Measuring the Impact
The Emergency Room is not cheap, although by comparative standards I got off easy. My bill, after insurance, was roughly $700 (not including the follow-up eye doctor visits, new contact lenses, replaced makeup, etc.). The bill sent to the insurance company was roughly 3 times that amount.
Money isn’t everything, and time is more precious: I lost about 4 hours’ sleep, I lost 6 hours’ quality time with my husband and a favorite movie. I lost another 2 hours or so to the ER and another 2 to/from the eye doctor.
I had to work from home on that Monday, and that meant even though it was my last week with my old team they didn’t have me right there to help with my transition; that’s 4 people impacted. My husband had to take time from his evening and next day to take me to appointments, which he was super supportive of and insisted upon, but it also meant he couldn’t do whatever it is he should have been doing during those hours. Rarely is it just one customer who is impacted in Live Site.
Yes, post-mortem means “after death”, and no one died. In the Live Site world, no one dies. (Well, we hope no one dies). The Post Mortem is when you look over what and how it happened, figure out how to keep it from happening again, and figure out how to detect if it does.
What Happened – also known as the Root Cause Analysis
Root Cause Analysis (RCA) is the review of what instigated the problem. In this case, what happened was that I somehow (?) got either smoke between my contact lenses and cornea, creating a corneal abrasion that then lead to dual infection, OR the I got an infection, which led to corneal abrasion. The experts weren’t really worried about which came first, and if I had wanted to spend lab money to dig into which came first, I don’t know that they would have been able to figure that out. It is, in fact, a moot point. If it was smoke from the environment, that’s how that could have happened. Or it could be infection from saline solution, eye rubbing, random bacteria, etcetera. It could have been from contact lens over-use. If they would have been able to tell me definitively the root cause that would be great, because it would impact my next two steps, but rarely do you get a clean root cause.
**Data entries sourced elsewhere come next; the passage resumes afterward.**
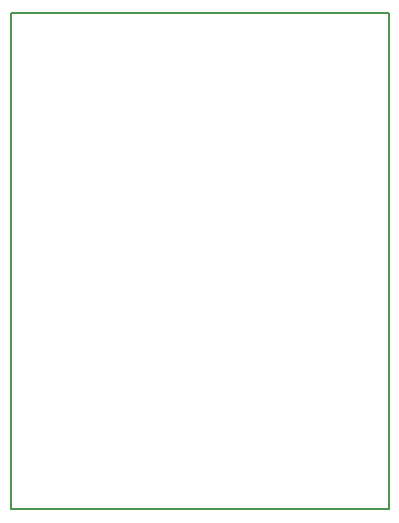
<source format=gbr>
%TF.GenerationSoftware,KiCad,Pcbnew,8.0.2-8.0.2-0~ubuntu22.04.1*%
%TF.CreationDate,2024-05-02T20:41:03+02:00*%
%TF.ProjectId,Schimpfolino_EEPROM,53636869-6d70-4666-9f6c-696e6f5f4545,rev?*%
%TF.SameCoordinates,Original*%
%TF.FileFunction,Profile,NP*%
%FSLAX46Y46*%
G04 Gerber Fmt 4.6, Leading zero omitted, Abs format (unit mm)*
G04 Created by KiCad (PCBNEW 8.0.2-8.0.2-0~ubuntu22.04.1) date 2024-05-02 20:41:03*
%MOMM*%
%LPD*%
G01*
G04 APERTURE LIST*
%TA.AperFunction,Profile*%
%ADD10C,0.200000*%
%TD*%
G04 APERTURE END LIST*
D10*
X100000000Y-50000000D02*
X132000000Y-50000000D01*
X132000000Y-92000000D01*
X100000000Y-92000000D01*
X100000000Y-50000000D01*
M02*

</source>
How to Keep it from Happening Again
As we read up above, I trashed all of my eye-based items (including, incidentally, my mascara, every one of my eyeliners, etc.). I washed all of my makeup brushes and sterilized them. I got a new brand of contact lens that is changed out more frequently. I got new glasses and wear them more often than I used to. This may be overkill, but it is everything I can do to ensure I don’t have to miss one of my favorite movies.
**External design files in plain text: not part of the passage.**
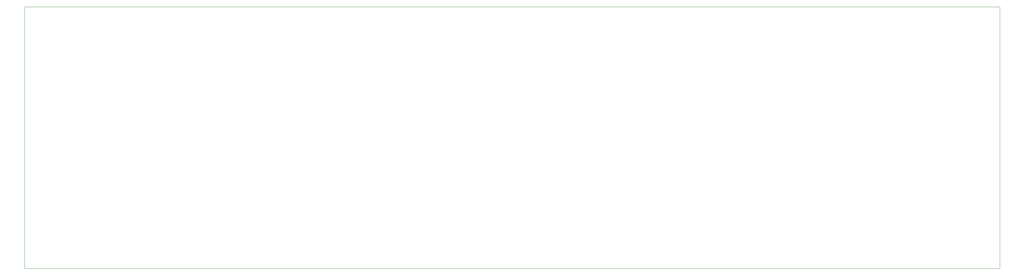
<source format=gm1>
G04 #@! TF.GenerationSoftware,KiCad,Pcbnew,8.0.8*
G04 #@! TF.CreationDate,2025-04-26T15:59:21-07:00*
G04 #@! TF.ProjectId,Output Board,4f757470-7574-4204-926f-6172642e6b69,rev?*
G04 #@! TF.SameCoordinates,Original*
G04 #@! TF.FileFunction,Profile,NP*
%FSLAX46Y46*%
G04 Gerber Fmt 4.6, Leading zero omitted, Abs format (unit mm)*
G04 Created by KiCad (PCBNEW 8.0.8) date 2025-04-26 15:59:21*
%MOMM*%
%LPD*%
G01*
G04 APERTURE LIST*
G04 #@! TA.AperFunction,Profile*
%ADD10C,0.050000*%
G04 #@! TD*
G04 APERTURE END LIST*
D10*
X344700000Y-105820000D02*
X344700000Y-30820000D01*
X344700000Y-30820000D02*
X65300000Y-30820000D01*
X65300000Y-105820000D02*
X65300000Y-30820000D01*
X65300000Y-105820000D02*
X344700000Y-105820000D01*
M02*

</source>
How to Detect if it Happens Again
In this case, my first clue was my contact lenses clouding over on the Saturday. At that point I should have quit wearing contacts for a few days and thrown those lenses out instead of trying to disinfect them. My second detect point was the second day of clouding lenses — those two combined should have sent me to the urgent care or an eye doctor, which would certainly have been more cost-effective than the ER. Uncontrollable eye watering, foggy lenses, and/or gritty pain when opening, closing, or having closed eyes are all reasons to see a professional right away.
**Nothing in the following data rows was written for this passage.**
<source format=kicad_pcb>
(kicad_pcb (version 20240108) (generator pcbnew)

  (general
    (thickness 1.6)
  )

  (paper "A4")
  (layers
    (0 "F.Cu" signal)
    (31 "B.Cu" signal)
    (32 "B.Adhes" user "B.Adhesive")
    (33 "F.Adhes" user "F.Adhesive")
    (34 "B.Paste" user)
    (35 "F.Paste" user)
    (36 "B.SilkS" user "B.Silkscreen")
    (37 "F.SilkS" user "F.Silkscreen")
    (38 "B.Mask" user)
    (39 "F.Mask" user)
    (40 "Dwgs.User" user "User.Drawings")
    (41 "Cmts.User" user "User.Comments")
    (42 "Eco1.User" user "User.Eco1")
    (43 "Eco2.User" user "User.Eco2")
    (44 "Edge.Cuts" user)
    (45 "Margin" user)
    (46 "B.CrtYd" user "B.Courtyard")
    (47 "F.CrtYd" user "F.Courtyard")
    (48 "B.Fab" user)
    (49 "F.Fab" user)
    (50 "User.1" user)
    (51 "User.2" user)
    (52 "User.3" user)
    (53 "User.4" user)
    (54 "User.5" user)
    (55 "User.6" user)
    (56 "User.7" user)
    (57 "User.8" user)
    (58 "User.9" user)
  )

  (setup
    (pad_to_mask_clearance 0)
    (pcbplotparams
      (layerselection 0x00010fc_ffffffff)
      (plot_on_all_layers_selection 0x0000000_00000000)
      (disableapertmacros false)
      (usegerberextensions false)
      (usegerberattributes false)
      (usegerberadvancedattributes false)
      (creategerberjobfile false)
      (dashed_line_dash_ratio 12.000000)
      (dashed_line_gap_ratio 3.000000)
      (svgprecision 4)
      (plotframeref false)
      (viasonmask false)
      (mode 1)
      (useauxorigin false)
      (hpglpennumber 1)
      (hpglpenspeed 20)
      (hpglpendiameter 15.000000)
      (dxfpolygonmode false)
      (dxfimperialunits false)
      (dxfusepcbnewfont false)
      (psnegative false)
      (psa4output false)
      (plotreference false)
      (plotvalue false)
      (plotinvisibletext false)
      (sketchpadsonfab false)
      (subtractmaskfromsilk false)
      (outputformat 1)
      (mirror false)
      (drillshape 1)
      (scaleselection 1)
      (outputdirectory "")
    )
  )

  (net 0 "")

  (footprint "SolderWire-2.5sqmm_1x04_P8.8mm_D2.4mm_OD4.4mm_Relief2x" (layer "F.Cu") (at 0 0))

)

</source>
You’ll notice in most of this I’ve not beaten myself up about being stupid, making poor choices, etc. That’s because it wouldn’t help (either me or the situation) and it’s entirely beside the point. I can’t go and change what happened, so the best practice is to learn from it and ensure others do, too. *That* is what I like about Live Site. If your Live Site culture feels like a giant finger-pointing exercise, then it isn’t being implemented properly, and it’s time to do some Root Cause Analysis.